THE COURT: Yes? Okay. All right. So I'll go ahead and indicate that you've—have you been threatened or coerced in any manner not to get an attorney?

THE DEFENDANT: No, sir.

THE COURT: All right. And this is your decision, is that right?

THE COURT: All right. I'll go ahead and indicate that you've freely, knowingly and voluntarily waived your right to an attorney. So you're here for an arraignment on a charge of battery. How do you wish to proceed today?

THE DEFENDANT: No contest.

THE COURT: So you wanted to enter a plea, is that right? Do you have a plea form? Have you executed a plea form?

After the Department of Juvenile Justice (DJJ) informed the trial court that

D.A.C. was represented by counsel in another case, the trial court accepted D.A.C.'s no

contest plea in case number 2014-CJ-655 and set sentencing for January 12, 2015, at

the case management conference scheduled for case number 2014-CJ-615. The trial

court then asked the prosecutor to conduct the plea colloquy, and when she finished,

the trial court announced: "We will take judicial notice of the court file, accept the plea,

find that it's made freely, knowingly and voluntarily."1 The docket reflects that D.A.C.
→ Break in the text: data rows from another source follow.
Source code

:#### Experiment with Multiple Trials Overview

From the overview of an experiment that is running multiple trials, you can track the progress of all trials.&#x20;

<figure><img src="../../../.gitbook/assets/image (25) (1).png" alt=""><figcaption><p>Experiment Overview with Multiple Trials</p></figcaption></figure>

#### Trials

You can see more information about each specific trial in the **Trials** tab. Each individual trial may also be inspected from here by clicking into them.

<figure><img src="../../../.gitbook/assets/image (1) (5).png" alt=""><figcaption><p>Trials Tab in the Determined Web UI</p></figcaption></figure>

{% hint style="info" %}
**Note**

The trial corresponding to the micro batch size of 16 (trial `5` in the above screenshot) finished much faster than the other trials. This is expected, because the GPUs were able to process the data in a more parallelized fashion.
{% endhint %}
1We note that rule 8.080(c) states that the trial court "shall address the child personally" when conducting the plea colloquy and accepting the child's plea.
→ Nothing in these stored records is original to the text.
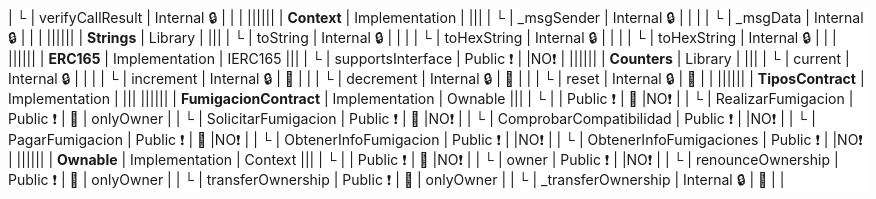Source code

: | └ | verifyCallResult | Internal 🔒 |   | |
||||||
| **Context** | Implementation |  |||
| └ | _msgSender | Internal 🔒 |   | |
| └ | _msgData | Internal 🔒 |   | |
||||||
| **Strings** | Library |  |||
| └ | toString | Internal 🔒 |   | |
| └ | toHexString | Internal 🔒 |   | |
| └ | toHexString | Internal 🔒 |   | |
||||||
| **ERC165** | Implementation | IERC165 |||
| └ | supportsInterface | Public ❗️ |   |NO❗️ |
||||||
| **Counters** | Library |  |||
| └ | current | Internal 🔒 |   | |
| └ | increment | Internal 🔒 | 🛑  | |
| └ | decrement | Internal 🔒 | 🛑  | |
| └ | reset | Internal 🔒 | 🛑  | |
||||||
| **TiposContract** | Implementation |  |||
||||||
| **FumigacionContract** | Implementation | Ownable |||
| └ | <Constructor> | Public ❗️ | 🛑  |NO❗️ |
| └ | RealizarFumigacion | Public ❗️ | 🛑  | onlyOwner |
| └ | SolicitarFumigacion | Public ❗️ | 🛑  |NO❗️ |
| └ | ComprobarCompatibilidad | Public ❗️ |   |NO❗️ |
| └ | PagarFumigacion | Public ❗️ | 🛑  |NO❗️ |
| └ | ObtenerInfoFumigacion | Public ❗️ |   |NO❗️ |
| └ | ObtenerInfoFumigaciones | Public ❗️ |   |NO❗️ |
||||||
| **Ownable** | Implementation | Context |||
| └ | <Constructor> | Public ❗️ | 🛑  |NO❗️ |
| └ | owner | Public ❗️ |   |NO❗️ |
| └ | renounceOwnership | Public ❗️ | 🛑  | onlyOwner |
| └ | transferOwnership | Public ❗️ | 🛑  | onlyOwner |
| └ | _transferOwnership | Internal 🔒 | 🛑  | |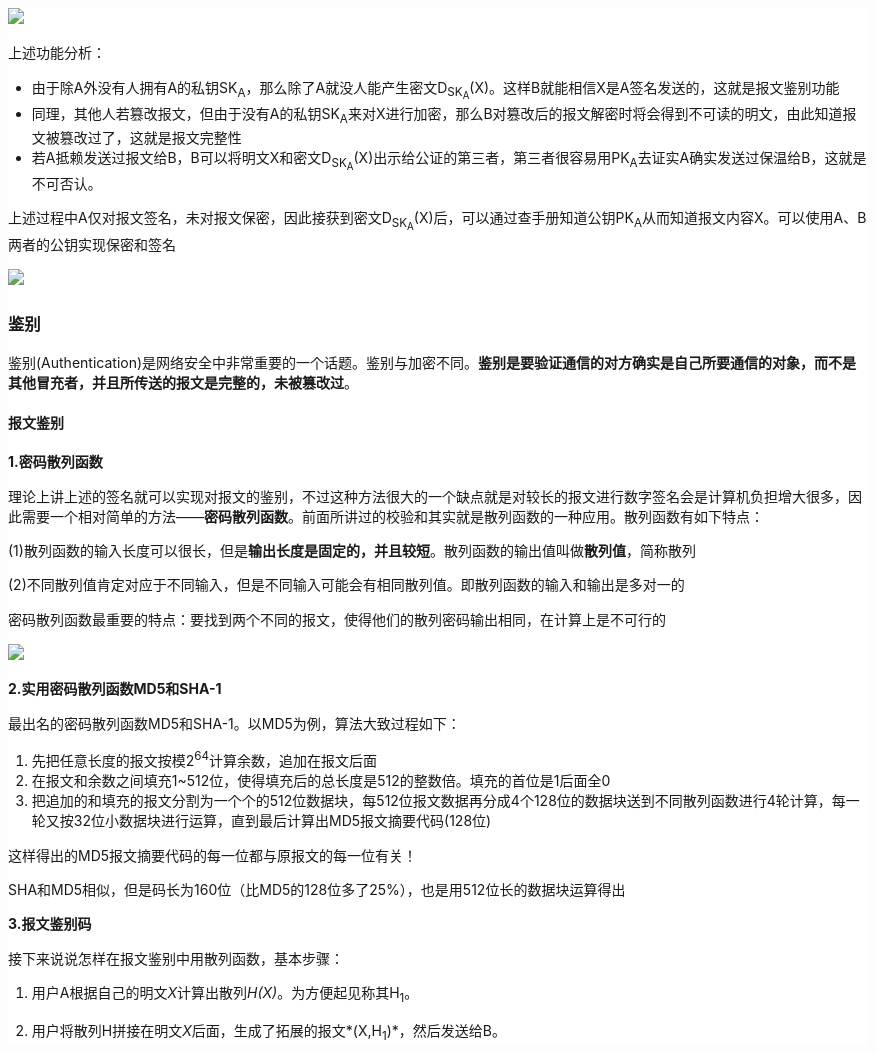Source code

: ![](http://img2.salute61.top/https%E6%95%B0%E5%AD%97%E7%AD%BE%E5%90%8D.png)

上述功能分析：

- 由于除A外没有人拥有A的私钥SK<sub>A</sub>，那么除了A就没人能产生密文D<sub>SK<sub>A</sub></sub>(X)。这样B就能相信X是A签名发送的，这就是报文鉴别功能
- 同理，其他人若篡改报文，但由于没有A的私钥SK<sub>A</sub>来对X进行加密，那么B对篡改后的报文解密时将会得到不可读的明文，由此知道报文被篡改过了，这就是报文完整性
- 若A抵赖发送过报文给B，B可以将明文X和密文D<sub>SK<sub>A</sub></sub>(X)出示给公证的第三者，第三者很容易用PK<sub>A</sub>去证实A确实发送过保温给B，这就是不可否认。



上述过程中A仅对报文签名，未对报文保密，因此接获到密文D<sub>SK<sub>A</sub></sub>(X)后，可以通过查手册知道公钥PK<sub>A</sub>从而知道报文内容X。可以使用A、B两者的公钥实现保密和签名

![](http://img2.salute61.top/https%E4%BF%9D%E5%AF%86%26%E6%95%B0%E5%AD%97%E7%AD%BE%E5%90%8D.png)





### 鉴别

鉴别(Authentication)是网络安全中非常重要的一个话题。鉴别与加密不同。**鉴别是要验证通信的对方确实是自己所要通信的对象，而不是其他冒充者，并且所传送的报文是完整的，未被篡改过**。

#### 报文鉴别

**1.密码散列函数**

理论上讲上述的签名就可以实现对报文的鉴别，不过这种方法很大的一个缺点就是对较长的报文进行数字签名会是计算机负担增大很多，因此需要一个相对简单的方法——**密码散列函数**。前面所讲过的校验和其实就是散列函数的一种应用。散列函数有如下特点：

(1)散列函数的输入长度可以很长，但是**输出长度是固定的，并且较短**。散列函数的输出值叫做**散列值**，简称散列

(2)不同散列值肯定对应于不同输入，但是不同输入可能会有相同散列值。即散列函数的输入和输出是多对一的

密码散列函数最重要的特点：要找到两个不同的报文，使得他们的散列密码输出相同，在计算上是不可行的

![](http://img2.salute61.top/https%E6%95%A3%E5%88%97%E5%87%BD%E6%95%B0.png)



**2.实用密码散列函数MD5和SHA-1**

最出名的密码散列函数MD5和SHA-1。以MD5为例，算法大致过程如下：

1. 先把任意长度的报文按模2<sup>64</sup>计算余数，追加在报文后面
2. 在报文和余数之间填充1~512位，使得填充后的总长度是512的整数倍。填充的首位是1后面全0
3. 把追加的和填充的报文分割为一个个的512位数据块，每512位报文数据再分成4个128位的数据块送到不同散列函数进行4轮计算，每一轮又按32位小数据块进行运算，直到最后计算出MD5报文摘要代码(128位)

这样得出的MD5报文摘要代码的每一位都与原报文的每一位有关！

SHA和MD5相似，但是码长为160位（比MD5的128位多了25%），也是用512位长的数据块运算得出



**3.报文鉴别码**

接下来说说怎样在报文鉴别中用散列函数，基本步骤：

1. 用户A根据自己的明文*X*计算出散列*H(X)*。为方便起见称其H<sub>1</sub>。

2. 用户将散列H拼接在明文*X*后面，生成了拓展的报文*(X,H<sub>1</sub>)*，然后发送给B。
-3- and his mother signed a document titled "I choose to represent myself." The document

contained a portion designated for an attorney to verify that D.A.C.'s decision was made

"after having a meaningful opportunity to confer with an attorney regarding my right to

counsel and the consequences of representing myself," and that portion was left blank.

On January 12, 2015, the hearings were reset to January 26, 2015, at

D.A.C.'s mother's request. At the January 26, 2015, hearing, D.A.C. was not

represented by counsel in either case. The trial court asked: "Do y'all waive his right

to—you waived [his] right to an attorney previously, correct?" D.A.C. responded

affirmatively, and the trial court informed D.A.C. that if he could not afford an attorney,

the court would appoint one. The trial court asked: "Do you wish the services of the

court—court appointed attorney or do you want to stand on your waiver of a right to an

attorney?" D.A.C. responded that he would represent himself. The prosecutor informed

the trial court that D.A.C. was recently charged with another crime and asked the trial

court to continue the hearing so that it could "wrap everything up" at once. The trial

court continued the hearings to February 24, 2015.

On February 5, 2015, D.A.C. was charged in case number 2015-CJ-34

with criminal use of personal information for using his mother's cell phone to purchase

game applications. His arraignment was also set for February 24, 2015.

At the February 24, 2015, hearing, the court asked D.A.C. if he was

represented by counsel for case number 2015-CJ-34 and if he knew that he was

entitled to the services of the public defender if he could not afford an attorney. Before

D.A.C. could respond, the prosecutor told the court that D.A.C. did not previously qualify

for a public defender. D.A.C. told the trial court that he did not believe that he qualified

-4- for public defender services but told the trial court that he intended to hire an attorney

for this case. Immediately thereafter, the trial court asked for his pleas in case numbers

2014-CJ-615 and 2015-CJ-34. D.A.C. responded no contest. The trial court asked the

prosecutor to "inquire with regard to [D.A.C.'s] waiver of rights," and the prosecutor

conducted a plea colloquy.

After the trial court and DJJ discussed D.A.C.'s placement options, the

public defender spoke as a friend of the court. He pointed out that the mother's

interests were adverse to D.A.C.'s because she was a victim in two of the cases, and he

asked whether the trial court informed D.A.C. that he would be entitled to the

appointment of counsel for this reason and whether D.A.C.'s waiver of counsel was truly

free and not influenced by his mother. The court responded: "Yes, I did. It was one of

the first things I asked him." The court asked D.A.C. to respond, and D.A.C. replied "I

don't know." But after the court explained that it could appoint an attorney to represent

him, D.A.C. told the court that he wanted counsel. The court appointed the public

defender and ordered a review of all three cases in forty-eight hours.